Getting to the Art of the matter! New scanner helps spot fakes with 12-hour-probing
A scanning device that can help spot fake paintings is being put to work at the National Museum in Kraków.
The Spectrometer, worth 1,150 million złoty, scans a picture for 12 hours during which a list of elements found in the work is obtained, allowing conservators to determine, among other things, the type of pigments used to create the image.
It also shows how the artist created the work and, crucially, whether the image is authentic or was later retouched or corrupted, reports the online science portal Nauka w Polsce.
Katarzyna Novljakovic, head of conservation at the Princes Czartoryski Museum, which is part of the National Museum in Kraków said: "Modern laboratory tests are non-intrusive tests which allow for very accurate analysis of the image.
“Not only with its state of preservation, but also with the technological construction and materials used."
Painting forgeries are surprisingly common in the art world. Museums are not immune; for them fake art can be an expensive mistake.
Last year, it emerged that more than half the art at the Musée Terrus, a small museum in southern France, was forged.

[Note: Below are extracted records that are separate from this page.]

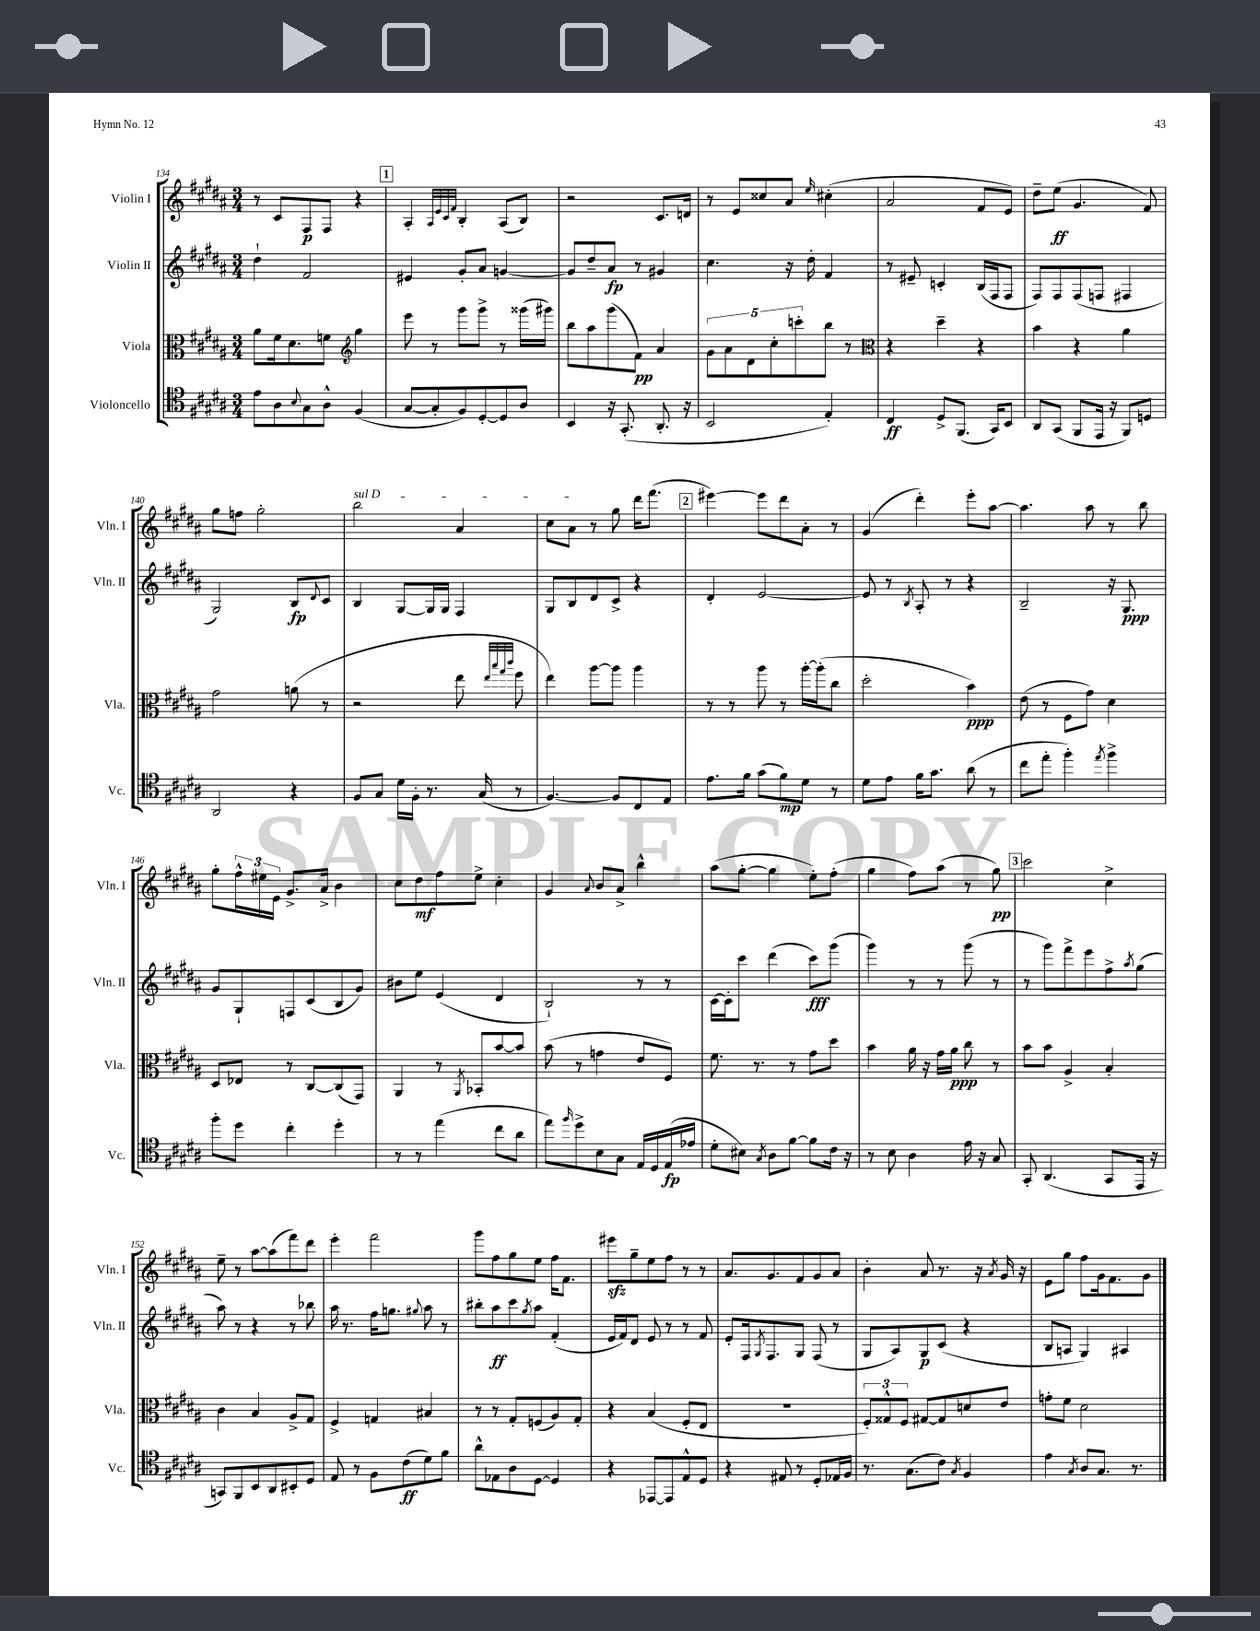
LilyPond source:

<<
\new StaffGroup <<
\new Staff = "s0" \with { instrumentName = "Violin I" shortInstrumentName = "Vln. I" } {
    \clef treble \key b \major \numericTimeSignature \time 3/4
    r8 cis'8 fis8\p fis8 r4 |
    \mark \markup { \box "1" } ais4-. \grace { ais32 e'32 cis'32 fis'32 } b4-. ais8( b8) |
    r2 cis'8. d'16 |
    r8 e'8 cisis''8 ais'8 \grace { e''16 } cis''4-.( |
    ais'2 fis'8 e'8) |
    dis''8-- e''8\ff( gis'4. fis'8) |
    gis''8 f''8 gis''2-. |
    \once \override TextSpanner.bound-details.left.text = \markup { \italic "sul D" } b''2\startTextSpan ais'4 |
    cis''8 ais'8\stopTextSpan r8 gis''8 dis'''16 fis'''8.( |
    \mark \markup { \box "2" } eis'''4~) eis'''8 dis'''8 ais'8-. r8 |
    gis'4( dis'''4-.) e'''8-. ais''8~ |
    ais''4. ais''8 r8 b''8 |
    gis''8-. \tuplet 3/2 { fis''16-^ eis''16 e'16 } gis'8.-> ais'16-> b'4 |
    cis''8 dis''8\mf fis''8 e''8-> cis''4-. |
    gis'4 \appoggiatura { ais'8 } b'8 ais'8-> b''4-^ |
    ais''8( gis''8~-. gis''4 e''8-.) fis''8-.( |
    gis''4 fis''8) ais''8( r8 gis''8\pp) |
    \mark \markup { \box "3" } cis'''2 cis''4-> |
    e''8-- r8 ais''8~ ais''8( fis'''8) dis'''8 |
    e'''4-. fis'''2 |
    gis'''8 fis''8 gis''8 e''8 fis''16 fis'8. |
    eis'''8\sfz gis''8-- e''8 fis''8 r8 r8 |
    ais'8. gis'8. fis'8 gis'8 ais'8 |
    b'4-. ais'8 r8. r16 \acciaccatura { ais'8 } gis'16 r16 |
    e'8 gis''8 fis''8 gis'16 fis'8. gis'8 \bar "|." |
}
\new Staff = "s1" \with { instrumentName = "Violin II" shortInstrumentName = "Vln. II" } {
    \clef treble \key b \major \numericTimeSignature \time 3/4
    dis''4-! fis'2 |
    \mark \markup { \box "1" } eis'4 gis'8-. ais'8 g'4~ |
    g'8 dis''8-- ais'8\fp r8 gis'4 |
    cis''4. r16 dis''16-. fis'4 |
    r8 eis'8-- c'4-. b16( fis16 fis8 |
    fis8) fis8 fis8( f8 fis4 |
    gis2) b8\fp \appoggiatura { dis'8 } cis'8 |
    b4 gis8~ gis16 gis16 fis4 |
    gis8 b8 dis'8 cis'8-> r4 |
    \mark \markup { \box "2" } dis'4-. e'2~ |
    e'8 r8 \acciaccatura { b8 } ais8-. r8 r4 |
    b2-- r16 gis8.\ppp |
    gis'8 gis8-! f8 cis'8( b8 gis'8) |
    bis'8 e''8 e'4( dis'4 |
    b2-!) r8 r8 |
    cis'16~ cis'16-. cis'''8 dis'''4( cis'''8\fff) gis'''8( |
    gis'''4) r8 r8 gis'''8( r8 |
    \mark \markup { \box "3" } r8 gis'''8) fis'''8-> e'''8 fis''8-> \acciaccatura { ais''8 } gis''8( |
    ais''8) r8 r4 r8 bes''8 |
    ais''16 r8. fis''16 g''8. \appoggiatura { gis''8 } ais''8 r8 |
    bis''8-. ais''8\ff cis'''8 \acciaccatura { gis''8 } ais''8 fis'4-.( |
    e'16 fis'16) dis'8 e'8 r8 r8 fis'8 |
    e'8-. fis16 \acciaccatura { gis8 } fis8. gis8 fis8( r8 |
    gis8 ais8) gis8\p cis'8( r4 |
    b8 a8 gis4) ais4 \bar "|." |
}
\new Staff = "s2" \with { instrumentName = "Viola" shortInstrumentName = "Vla." } {
    \clef alto \key b \major \numericTimeSignature \time 3/4
    ais'8 fis'16 dis'8. f'8 \clef treble gis''4 |
    \mark \markup { \box "1" } e'''8 r8 gis'''8 gis'''8-> r8 gisis'''16( gis'''16) |
    b''8 ais''8 gis'''8( fis'8\pp) ais'4 |
    \tuplet 5/4 { gis'8 ais'8 dis'8 cis''8-. c'''8-. } b''8 r8 |
    \clef alto r4 dis''4-- r4 |
    b'4 r4 ais'4 |
    gis'2 a'8( r8 |
    r2 e''8 \grace { e''32 b''32 gis''32 cis'''32 } fis''8 |
    e''4) ais''8~ ais''8 ais''4 |
    \mark \markup { \box "2" } r8 r8 ais''8 r8 ais''16~-. ais''16-.( cis''8 |
    dis''2-. b'4\ppp) |
    e'8( r8 fis8 gis'8) dis'4 |
    dis8 ees8 r8 cis8~ cis8( gis,8) |
    ais,4 r8 \acciaccatura { ais,8 } bes,8-. b'8~ b'8 |
    b'8( r8 g'4 e'8 fis8) |
    fis'8. r8. r8 gis'8 dis''8 |
    b'4 ais'16 r16 gis'16 ais'16\ppp cis''8 r8 |
    \mark \markup { \box "3" } b'8 b'8 ais4-> b4-. |
    cis'4 b4 ais8-> gis8 |
    fis4-> g4 bis4 |
    r8 r8 gis8-. f8( ais8) gis8-. |
    r4 b4( fis8-. e8 |
    R2. |
    \tuplet 3/2 { fis8-.) gisis8-^ fis8 } gis8~ gis8 d'8 e'8 |
    g'8-. fis'8 dis'2 \bar "|." |
}
\new Staff = "s3" \with { instrumentName = "Violoncello" shortInstrumentName = "Vc." } {
    \clef tenor \key b \major \numericTimeSignature \time 3/4
    e'8 ais8 \appoggiatura { b8 } gis8 ais8-^ fis4( |
    \mark \markup { \box "1" } gis8~ gis8-. fis8) dis8~-. dis8 ais8 |
    b,4 r16 gis,8.-.( ais,8.-. r16 |
    b,2 e4-.) |
    cis4\ff dis8-> fis,8.( gis,16) b,8 |
    ais,8 gis,8( fis,8 e,16 r16 fis,8) d8 |
    ais,2 r4 |
    fis8 gis8 dis'16 fis16-. r8. gis16( r8 |
    fis4.~) fis8 cis8 e8 |
    \mark \markup { \box "2" } e'8. fis'16 gis'8( fis'8\mp) dis'8 r8 |
    dis'8 e'8 fis'16 gis'8. ais'8( r8 |
    cis''8 e''8-. fis''4-.) \acciaccatura { e''8 } fis''4-> |
    fis''8-. dis''8 cis''4-. dis''4-. |
    r8 r8 e''4( cis''8 ais'8 |
    e''8) \grace { fis''16 } dis''8-> b8 gis8 e16 dis16 e16\fp( ees'16 |
    dis'8-. bis8) \acciaccatura { gis8 } ais8 fis'8~ fis'8 cis'16 r16 |
    r8 b8 ais4 e'16 r16 gis8 |
    \mark \markup { \box "3" } gis,8-. ais,4.( gis,8 e,16 r16 |
    g,8) fis,8 b,8 ais,8 bis,8-. dis8 |
    e8 r8 fis8 cis'8\ff( dis'8) fis'8 |
    ais'8-^ ees8 ais8 dis8~ dis4 |
    r4 ees,8~ ees,8 e8-^ dis8 |
    r4 eis8 r8 dis8-. ees16 fis16 |
    r8. gis8.( cis'8) \acciaccatura { gis8 } fis4 |
    e'4 \acciaccatura { gis8 } ais8 gis8. r8. \bar "|." |
}
>>
>>
\layout { \context { \Score currentBarNumber = #134 } }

The paintings had cost around 160,000 euros.
Long the domain of forgery experts, art dealers and museums are increasingly turning to science to check whether a painting is fake.
In addition to paintings, the new spectrometer at the Princes Czartoryski Museum can scan other flat artefacts, just as coins, weapons and small sculptures.
This process offers a valuable insight into when the object was made.
For example, if a painting contains pigments that did not exist until centuries later, it is likely to be a forgery or to have been altered in some way.
Crucially, this method is non-invasive, preventing damage to the works of art.
The spectrometer will be put to work at the Museum’s Laboratory of Analysis and Non-Destructive Testing of Objects (LANBOZ).
The first and best-equipped laboratory of this kind in Poland, it examines around 200 works of art per year using non-invasive methods.
The device has already been used to examine works from the Princes Czartoryski Museum’s collection, including Gustav Klimt’s "Judith with the head of Holofernes".